More than 10,000 people are expected to demonstrate Saturday ahead of the opening of the Group of Seven (G7) summit, involving leaders of seven major economic powers at the luxury Elmau alpine hotel 10 kilometers (6.2 miles) away, close to the border with Austria.
On a 3,000-square-meter (3,222-square-feet) open field near Garmisch, some 1,000 demonstrators had gathered with tents and sleeping bags by early Saturday morning. Thousands more were expected to be bussed in from across Germany ahead of the summit's opening on Sunday.
Escalation 'not planned'
Organizers of the "Stop Elmau" campaign expressed hope that their demonstrations would not turn violent.
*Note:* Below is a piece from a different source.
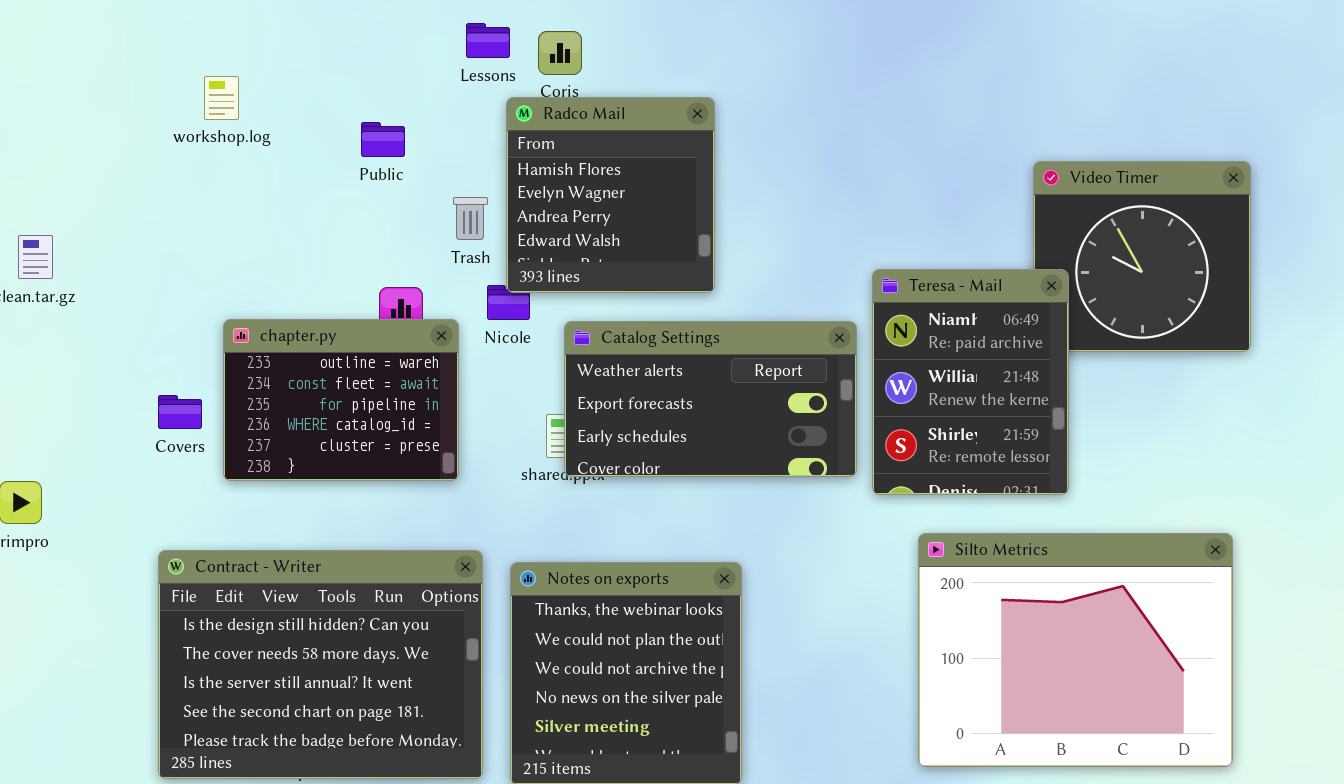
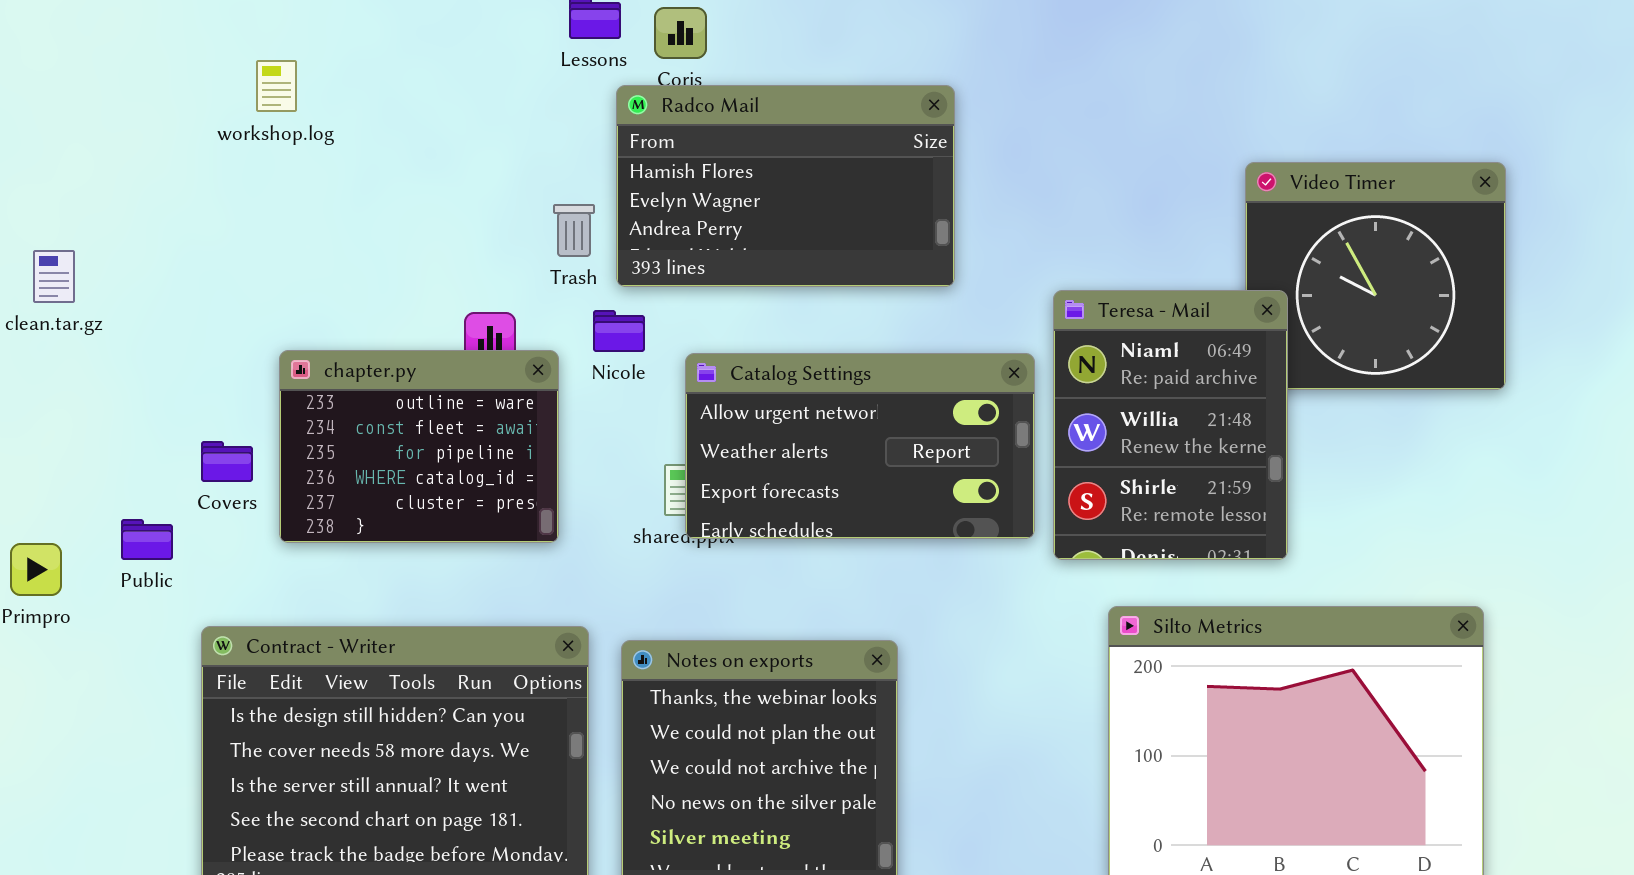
Radco Mail: [506,97,715,293] -> [616,85,955,287], resized
Public: [361,122,405,157] -> [121,519,173,560], moved
Catalog Settings: [564,321,857,477] -> [685,353,1035,539], scrolled up 1 row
“Our protest is diverse. Even blockades and acts of civil disobedience form part of it,” a spokesperson for the demonstrators told Germany's DPA news agency.
“We are not planning any escalation,” he added.
More than 20,000 police officers have been deployed to the region to guard leaders of the G7 nations – the United States, Britain, Canada, Italy, France, Japan and Germany.
Germany federal police, based in Potsdam near Berlin, said they had conducted thousands of spot checks at borders. Normally, German borders are open and unchecked under Europe's Schengen Agreement.
‘Freedom of assembly'
Late on Friday, a German court granted permission for 50 protestors to stage a demonstration within sight and earshot of the secluded summit venue.
The Munich administrative court said in its ruling that it placed high value on the freedom of assembly, saying the small protest group would be allowed near the Elmau hotel, a modernized and enlarged palace, where German Chancellor Angela Merkel, and the other G7 member leaders would be meeting.
The protest group will not be allowed inside a area cordoned off around the venue.
The anti-G7 demonstrators launched their protests on Thursday when about 35,000 held a rally in Munich, calling on G7 leaders to head off the threat of global warming and to address social fallout from globalization.